┌──

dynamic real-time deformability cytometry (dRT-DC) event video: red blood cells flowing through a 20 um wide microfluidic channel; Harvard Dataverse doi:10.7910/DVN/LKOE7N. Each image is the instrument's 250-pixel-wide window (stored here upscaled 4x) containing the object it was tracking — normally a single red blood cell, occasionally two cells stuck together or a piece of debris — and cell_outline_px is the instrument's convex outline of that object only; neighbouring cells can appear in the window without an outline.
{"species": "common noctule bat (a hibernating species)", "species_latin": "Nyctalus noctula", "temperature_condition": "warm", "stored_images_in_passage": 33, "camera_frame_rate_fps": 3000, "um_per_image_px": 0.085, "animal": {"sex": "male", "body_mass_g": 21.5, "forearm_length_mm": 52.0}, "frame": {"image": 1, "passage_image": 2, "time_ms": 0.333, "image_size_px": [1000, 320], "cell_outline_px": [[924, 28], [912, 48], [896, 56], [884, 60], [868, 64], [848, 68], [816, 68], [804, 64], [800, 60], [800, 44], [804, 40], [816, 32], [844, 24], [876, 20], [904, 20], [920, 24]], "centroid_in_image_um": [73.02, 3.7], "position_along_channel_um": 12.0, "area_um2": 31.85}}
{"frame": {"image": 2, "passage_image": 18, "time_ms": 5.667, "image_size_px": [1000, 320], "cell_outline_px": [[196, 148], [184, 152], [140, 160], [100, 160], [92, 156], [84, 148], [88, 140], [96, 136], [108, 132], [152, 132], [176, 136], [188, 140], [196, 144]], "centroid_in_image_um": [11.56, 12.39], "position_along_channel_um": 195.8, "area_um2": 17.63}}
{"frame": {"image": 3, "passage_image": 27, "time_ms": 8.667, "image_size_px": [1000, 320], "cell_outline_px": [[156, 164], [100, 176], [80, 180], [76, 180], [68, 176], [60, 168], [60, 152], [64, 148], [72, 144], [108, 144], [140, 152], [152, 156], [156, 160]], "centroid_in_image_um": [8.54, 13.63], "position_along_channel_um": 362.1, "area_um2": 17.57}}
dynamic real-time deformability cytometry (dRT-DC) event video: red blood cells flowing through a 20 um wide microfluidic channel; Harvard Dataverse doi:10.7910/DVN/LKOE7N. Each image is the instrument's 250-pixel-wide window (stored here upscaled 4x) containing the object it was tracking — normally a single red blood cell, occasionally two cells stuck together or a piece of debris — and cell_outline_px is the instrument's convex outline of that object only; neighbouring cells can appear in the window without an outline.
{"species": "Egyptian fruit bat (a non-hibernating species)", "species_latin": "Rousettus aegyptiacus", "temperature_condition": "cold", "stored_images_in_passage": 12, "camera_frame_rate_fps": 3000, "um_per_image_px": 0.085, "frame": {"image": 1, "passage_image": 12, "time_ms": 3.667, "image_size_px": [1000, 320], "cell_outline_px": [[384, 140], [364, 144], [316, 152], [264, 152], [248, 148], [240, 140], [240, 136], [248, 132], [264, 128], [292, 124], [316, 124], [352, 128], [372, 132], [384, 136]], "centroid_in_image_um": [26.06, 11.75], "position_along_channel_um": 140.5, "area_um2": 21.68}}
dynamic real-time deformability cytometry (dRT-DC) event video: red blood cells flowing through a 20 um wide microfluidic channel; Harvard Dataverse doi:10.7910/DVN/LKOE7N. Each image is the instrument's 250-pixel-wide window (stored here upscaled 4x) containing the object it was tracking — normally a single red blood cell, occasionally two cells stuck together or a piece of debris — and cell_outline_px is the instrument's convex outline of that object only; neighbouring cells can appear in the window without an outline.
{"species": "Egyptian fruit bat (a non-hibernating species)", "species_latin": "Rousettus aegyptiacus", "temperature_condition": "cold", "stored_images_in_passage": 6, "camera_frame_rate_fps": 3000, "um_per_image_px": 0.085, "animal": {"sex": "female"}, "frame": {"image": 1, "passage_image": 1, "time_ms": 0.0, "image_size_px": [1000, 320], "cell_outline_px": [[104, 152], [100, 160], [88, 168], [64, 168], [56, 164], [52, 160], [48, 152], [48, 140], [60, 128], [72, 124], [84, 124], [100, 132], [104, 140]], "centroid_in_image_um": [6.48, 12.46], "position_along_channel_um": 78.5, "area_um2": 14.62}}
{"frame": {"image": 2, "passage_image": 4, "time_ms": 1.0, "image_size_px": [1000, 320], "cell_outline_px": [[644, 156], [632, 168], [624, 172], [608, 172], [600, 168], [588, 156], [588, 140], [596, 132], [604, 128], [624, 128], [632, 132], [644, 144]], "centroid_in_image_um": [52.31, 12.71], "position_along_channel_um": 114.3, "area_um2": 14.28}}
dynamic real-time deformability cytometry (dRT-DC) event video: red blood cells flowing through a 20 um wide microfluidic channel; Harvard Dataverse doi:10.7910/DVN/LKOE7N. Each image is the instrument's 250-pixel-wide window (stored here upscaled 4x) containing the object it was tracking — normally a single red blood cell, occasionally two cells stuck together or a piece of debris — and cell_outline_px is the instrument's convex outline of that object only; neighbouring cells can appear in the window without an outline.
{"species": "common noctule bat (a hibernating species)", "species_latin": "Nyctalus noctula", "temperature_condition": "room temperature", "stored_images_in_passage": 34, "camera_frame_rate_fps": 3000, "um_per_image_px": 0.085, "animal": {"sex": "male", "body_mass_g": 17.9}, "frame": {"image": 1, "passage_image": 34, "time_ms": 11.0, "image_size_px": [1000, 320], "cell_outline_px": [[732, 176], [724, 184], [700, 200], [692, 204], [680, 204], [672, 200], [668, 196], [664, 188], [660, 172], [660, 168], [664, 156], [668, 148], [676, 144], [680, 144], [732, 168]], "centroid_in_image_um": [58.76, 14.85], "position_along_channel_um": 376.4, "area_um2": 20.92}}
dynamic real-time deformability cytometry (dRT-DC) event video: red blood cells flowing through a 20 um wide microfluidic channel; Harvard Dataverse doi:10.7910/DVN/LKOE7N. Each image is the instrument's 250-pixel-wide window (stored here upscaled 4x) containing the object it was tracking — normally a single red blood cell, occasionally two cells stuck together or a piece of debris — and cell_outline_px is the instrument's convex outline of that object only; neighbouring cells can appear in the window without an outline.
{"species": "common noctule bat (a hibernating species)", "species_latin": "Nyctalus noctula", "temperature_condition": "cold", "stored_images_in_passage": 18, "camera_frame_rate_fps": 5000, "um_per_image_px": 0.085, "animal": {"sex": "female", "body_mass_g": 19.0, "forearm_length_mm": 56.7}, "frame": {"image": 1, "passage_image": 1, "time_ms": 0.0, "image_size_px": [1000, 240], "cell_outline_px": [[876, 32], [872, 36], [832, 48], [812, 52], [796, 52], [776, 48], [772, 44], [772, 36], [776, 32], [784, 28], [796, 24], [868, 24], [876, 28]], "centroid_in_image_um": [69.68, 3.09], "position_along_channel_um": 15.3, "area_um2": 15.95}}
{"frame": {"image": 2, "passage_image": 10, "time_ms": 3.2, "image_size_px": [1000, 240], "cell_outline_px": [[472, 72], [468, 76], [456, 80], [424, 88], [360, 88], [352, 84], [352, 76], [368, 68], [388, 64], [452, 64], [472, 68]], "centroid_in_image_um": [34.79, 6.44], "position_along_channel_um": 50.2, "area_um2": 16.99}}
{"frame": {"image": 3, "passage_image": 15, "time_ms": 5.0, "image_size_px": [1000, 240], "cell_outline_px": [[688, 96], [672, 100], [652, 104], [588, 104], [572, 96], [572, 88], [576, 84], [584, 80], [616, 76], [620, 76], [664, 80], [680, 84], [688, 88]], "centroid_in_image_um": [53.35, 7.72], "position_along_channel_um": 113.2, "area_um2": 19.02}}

└──

TO DO >> Give all the entries again exactly; leave none out.

OUTPUT OF THE TASK >>
dynamic real-time deformability cytometry (dRT-DC) event video: red blood cells flowing through a 20 um wide microfluidic channel; Harvard Dataverse doi:10.7910/DVN/LKOE7N. Each image is the instrument's 250-pixel-wide window (stored here upscaled 4x) containing the object it was tracking — normally a single red blood cell, occasionally two cells stuck together or a piece of debris — and cell_outline_px is the instrument's convex outline of that object only; neighbouring cells can appear in the window without an outline.
{"species": "common noctule bat (a hibernating species)", "species_latin": "Nyctalus noctula", "temperature_condition": "warm", "stored_images_in_passage": 33, "camera_frame_rate_fps": 3000, "um_per_image_px": 0.085, "animal": {"sex": "male", "body_mass_g": 21.5, "forearm_length_mm": 52.0}, "frame": {"image": 1, "passage_image": 2, "time_ms": 0.333, "image_size_px": [1000, 320], "cell_outline_px": [[924, 28], [912, 48], [896, 56], [884, 60], [868, 64], [848, 68], [816, 68], [804, 64], [800, 60], [800, 44], [804, 40], [816, 32], [844, 24], [876, 20], [904, 20], [920, 24]], "centroid_in_image_um": [73.02, 3.7], "position_along_channel_um": 12.0, "area_um2": 31.85}}
{"frame": {"image": 2, "passage_image": 18, "time_ms": 5.667, "image_size_px": [1000, 320], "cell_outline_px": [[196, 148], [184, 152], [140, 160], [100, 160], [92, 156], [84, 148], [88, 140], [96, 136], [108, 132], [152, 132], [176, 136], [188, 140], [196, 144]], "centroid_in_image_um": [11.56, 12.39], "position_along_channel_um": 195.8, "area_um2": 17.63}}
{"frame": {"image": 3, "passage_image": 27, "time_ms": 8.667, "image_size_px": [1000, 320], "cell_outline_px": [[156, 164], [100, 176], [80, 180], [76, 180], [68, 176], [60, 168], [60, 152], [64, 148], [72, 144], [108, 144], [140, 152], [152, 156], [156, 160]], "centroid_in_image_um": [8.54, 13.63], "position_along_channel_um": 362.1, "area_um2": 17.57}}
dynamic real-time deformability cytometry (dRT-DC) event video: red blood cells flowing through a 20 um wide microfluidic channel; Harvard Dataverse doi:10.7910/DVN/LKOE7N. Each image is the instrument's 250-pixel-wide window (stored here upscaled 4x) containing the object it was tracking — normally a single red blood cell, occasionally two cells stuck together or a piece of debris — and cell_outline_px is the instrument's convex outline of that object only; neighbouring cells can appear in the window without an outline.
{"species": "Egyptian fruit bat (a non-hibernating species)", "species_latin": "Rousettus aegyptiacus", "temperature_condition": "cold", "stored_images_in_passage": 12, "camera_frame_rate_fps": 3000, "um_per_image_px": 0.085, "frame": {"image": 1, "passage_image": 12, "time_ms": 3.667, "image_size_px": [1000, 320], "cell_outline_px": [[384, 140], [364, 144], [316, 152], [264, 152], [248, 148], [240, 140], [240, 136], [248, 132], [264, 128], [292, 124], [316, 124], [352, 128], [372, 132], [384, 136]], "centroid_in_image_um": [26.06, 11.75], "position_along_channel_um": 140.5, "area_um2": 21.68}}
dynamic real-time deformability cytometry (dRT-DC) event video: red blood cells flowing through a 20 um wide microfluidic channel; Harvard Dataverse doi:10.7910/DVN/LKOE7N. Each image is the instrument's 250-pixel-wide window (stored here upscaled 4x) containing the object it was tracking — normally a single red blood cell, occasionally two cells stuck together or a piece of debris — and cell_outline_px is the instrument's convex outline of that object only; neighbouring cells can appear in the window without an outline.
{"species": "Egyptian fruit bat (a non-hibernating species)", "species_latin": "Rousettus aegyptiacus", "temperature_condition": "cold", "stored_images_in_passage": 6, "camera_frame_rate_fps": 3000, "um_per_image_px": 0.085, "animal": {"sex": "female"}, "frame": {"image": 1, "passage_image": 1, "time_ms": 0.0, "image_size_px": [1000, 320], "cell_outline_px": [[104, 152], [100, 160], [88, 168], [64, 168], [56, 164], [52, 160], [48, 152], [48, 140], [60, 128], [72, 124], [84, 124], [100, 132], [104, 140]], "centroid_in_image_um": [6.48, 12.46], "position_along_channel_um": 78.5, "area_um2": 14.62}}
{"frame": {"image": 2, "passage_image": 4, "time_ms": 1.0, "image_size_px": [1000, 320], "cell_outline_px": [[644, 156], [632, 168], [624, 172], [608, 172], [600, 168], [588, 156], [588, 140], [596, 132], [604, 128], [624, 128], [632, 132], [644, 144]], "centroid_in_image_um": [52.31, 12.71], "position_along_channel_um": 114.3, "area_um2": 14.28}}
dynamic real-time deformability cytometry (dRT-DC) event video: red blood cells flowing through a 20 um wide microfluidic channel; Harvard Dataverse doi:10.7910/DVN/LKOE7N. Each image is the instrument's 250-pixel-wide window (stored here upscaled 4x) containing the object it was tracking — normally a single red blood cell, occasionally two cells stuck together or a piece of debris — and cell_outline_px is the instrument's convex outline of that object only; neighbouring cells can appear in the window without an outline.
{"species": "common noctule bat (a hibernating species)", "species_latin": "Nyctalus noctula", "temperature_condition": "room temperature", "stored_images_in_passage": 34, "camera_frame_rate_fps": 3000, "um_per_image_px": 0.085, "animal": {"sex": "male", "body_mass_g": 17.9}, "frame": {"image": 1, "passage_image": 34, "time_ms": 11.0, "image_size_px": [1000, 320], "cell_outline_px": [[732, 176], [724, 184], [700, 200], [692, 204], [680, 204], [672, 200], [668, 196], [664, 188], [660, 172], [660, 168], [664, 156], [668, 148], [676, 144], [680, 144], [732, 168]], "centroid_in_image_um": [58.76, 14.85], "position_along_channel_um": 376.4, "area_um2": 20.92}}
dynamic real-time deformability cytometry (dRT-DC) event video: red blood cells flowing through a 20 um wide microfluidic channel; Harvard Dataverse doi:10.7910/DVN/LKOE7N. Each image is the instrument's 250-pixel-wide window (stored here upscaled 4x) containing the object it was tracking — normally a single red blood cell, occasionally two cells stuck together or a piece of debris — and cell_outline_px is the instrument's convex outline of that object only; neighbouring cells can appear in the window without an outline.
{"species": "common noctule bat (a hibernating species)", "species_latin": "Nyctalus noctula", "temperature_condition": "cold", "stored_images_in_passage": 18, "camera_frame_rate_fps": 5000, "um_per_image_px": 0.085, "animal": {"sex": "female", "body_mass_g": 19.0, "forearm_length_mm": 56.7}, "frame": {"image": 1, "passage_image": 1, "time_ms": 0.0, "image_size_px": [1000, 240], "cell_outline_px": [[876, 32], [872, 36], [832, 48], [812, 52], [796, 52], [776, 48], [772, 44], [772, 36], [776, 32], [784, 28], [796, 24], [868, 24], [876, 28]], "centroid_in_image_um": [69.68, 3.09], "position_along_channel_um": 15.3, "area_um2": 15.95}}
{"frame": {"image": 2, "passage_image": 10, "time_ms": 3.2, "image_size_px": [1000, 240], "cell_outline_px": [[472, 72], [468, 76], [456, 80], [424, 88], [360, 88], [352, 84], [352, 76], [368, 68], [388, 64], [452, 64], [472, 68]], "centroid_in_image_um": [34.79, 6.44], "position_along_channel_um": 50.2, "area_um2": 16.99}}
{"frame": {"image": 3, "passage_image": 15, "time_ms": 5.0, "image_size_px": [1000, 240], "cell_outline_px": [[688, 96], [672, 100], [652, 104], [588, 104], [572, 96], [572, 88], [576, 84], [584, 80], [616, 76], [620, 76], [664, 80], [680, 84], [688, 88]], "centroid_in_image_um": [53.35, 7.72], "position_along_channel_um": 113.2, "area_um2": 19.02}}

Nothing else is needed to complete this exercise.